Liz looked at Mueller. “You could say I found myself drawn to him. Caring for him, cooling his fever, and when he was healthy, we became lovers. It was startling and frightening. I woke on the fifth morning and realized it was a mistake. I left early at dawn the next day while he slept. I left a note.”
She looked down at the bracelet, one hand turning the string round and round. She looked up at Mueller, eyes defiant. “I was married. I wasn’t ready to give up my life. I was frightened of the work he did. The coup was in all the newspapers.”

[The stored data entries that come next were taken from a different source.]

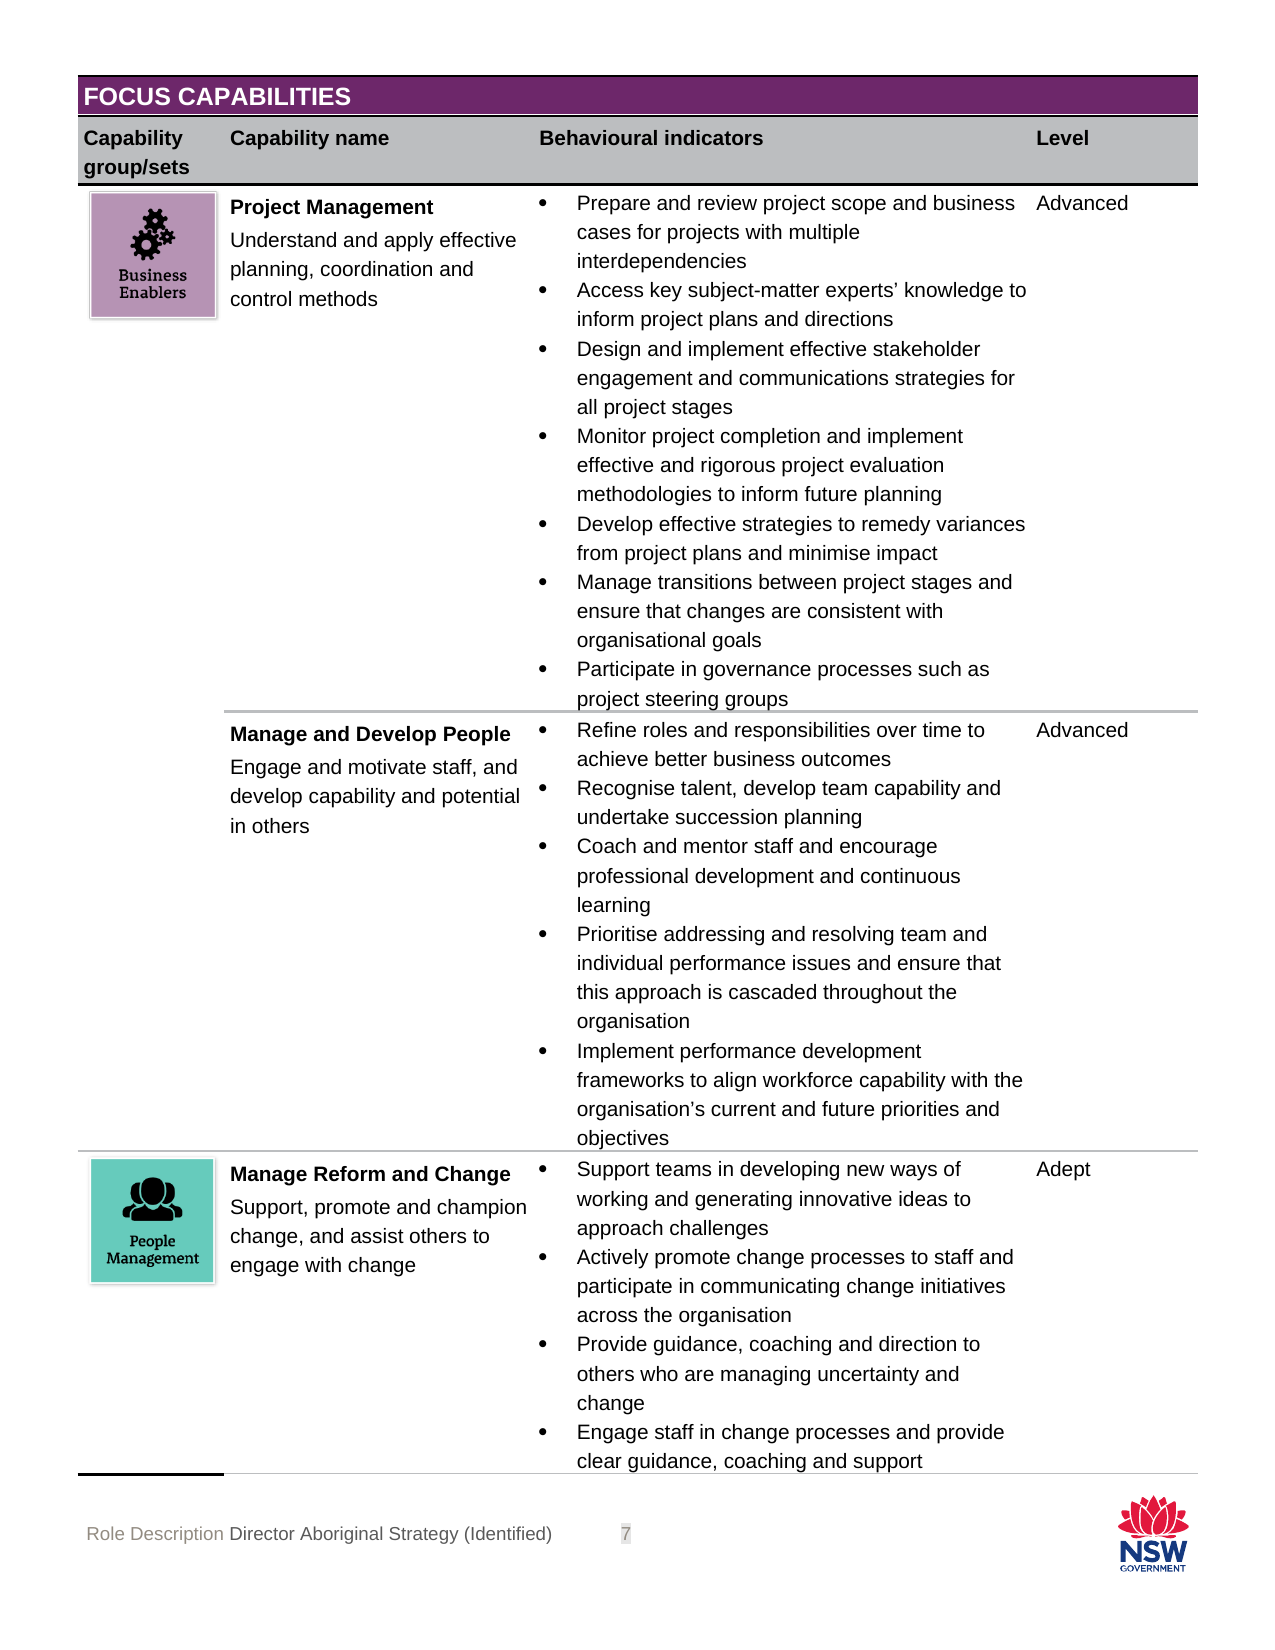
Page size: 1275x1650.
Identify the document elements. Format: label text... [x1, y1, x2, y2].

table_header FOCUS CAPABILITIES [78, 77, 1198, 114]
table_cell Adept [1030, 1152, 1198, 1473]
table_cell Prepare and review project scope and business cases for projects with multiple interdependencies Access key subject-matter experts’ knowledge to inform project plans and directions Design and implement effective stakeholder engagement and communications strategies for all project stages Monitor project completion and implement effective and rigorous project evaluation methodologies to inform future planning Develop effective strategies to remedy variances from project plans and minimise impact Manage transitions between project stages and ensure that changes are consistent with organisational goals Participate in governance processes such as project steering groups [533, 186, 1030, 710]
table_cell Advanced [1030, 186, 1198, 710]
table_cell [524, 117, 533, 183]
table_cell [78, 1152, 224, 1473]
table_cell Advanced [1030, 713, 1198, 1150]
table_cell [224, 1152, 533, 1473]
table_cell Refine roles and responsibilities over time to achieve better business outcomes Recognise talent, develop team capability and undertake succession planning Coach and mentor staff and encourage professional development and continuous learning Prioritise addressing and resolving team and individual performance issues and ensure that this approach is cascaded throughout the organisation Implement performance development frameworks to align workforce capability with the organisation’s current and future priorities and objectives [533, 713, 1030, 1150]
table_cell Behavioural indicators [533, 117, 1030, 183]
picture [83, 185, 223, 325]
table_cell [78, 186, 224, 1150]
table_cell Capability name [224, 117, 524, 183]
table_cell Level [1030, 117, 1198, 183]
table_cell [533, 1152, 1030, 1473]
table_cell Project Management Understand and apply effective planning, coordination and control methods [224, 186, 533, 710]
table_cell Manage and Develop People Engage and motivate staff, and develop capability and potential in others [224, 713, 533, 1150]
table_cell Capability group/sets [78, 117, 224, 183]
picture [83, 1152, 221, 1290]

“So,” she said, “that’s what happened. I left him there. I didn’t give an address and I didn’t ask for his, but he had my name. It’s what one does when one is disoriented. I was disoriented, although at the time I didn’t know it. I thought I was being responsible. Toby was present in my thoughts the next years, but each day a little less. You could say I’d begun to forget him. I lost track of his presence in my past as if the incident only had consequence when it happened. Packed away in an archive of my heart. I picked up my life where it had left off. I met Jack in Guatemala City and life went on. I told Jack nothing.”
Liz paused. “I kept it from him because we weren’t intimate then. I hid everything. I made up a visit to the Mayan ruins. I lied about being out of touch.” She touched the bracelet. “I lied about this. Toby gave it to me. I kept it to remind me of what happened. In the months that followed I forgot about Toby, but then without warning he’d pop into my mind when a jeep passed, or I saw a man similar in build on the street, or when I read about Guatemala in the newspaper.”
Liz let out an anguished laugh. “In a way it always seemed inevitable that one day he would show up in Havana. Then he did.”
Liz explained that she had received a letter from Graham six months after the accident, but she had not answered it. She placed it in a locked jewelry box and occasionally she had unfolded it, flattening the edges, and read the plea by the man who had briefly blazed into her life.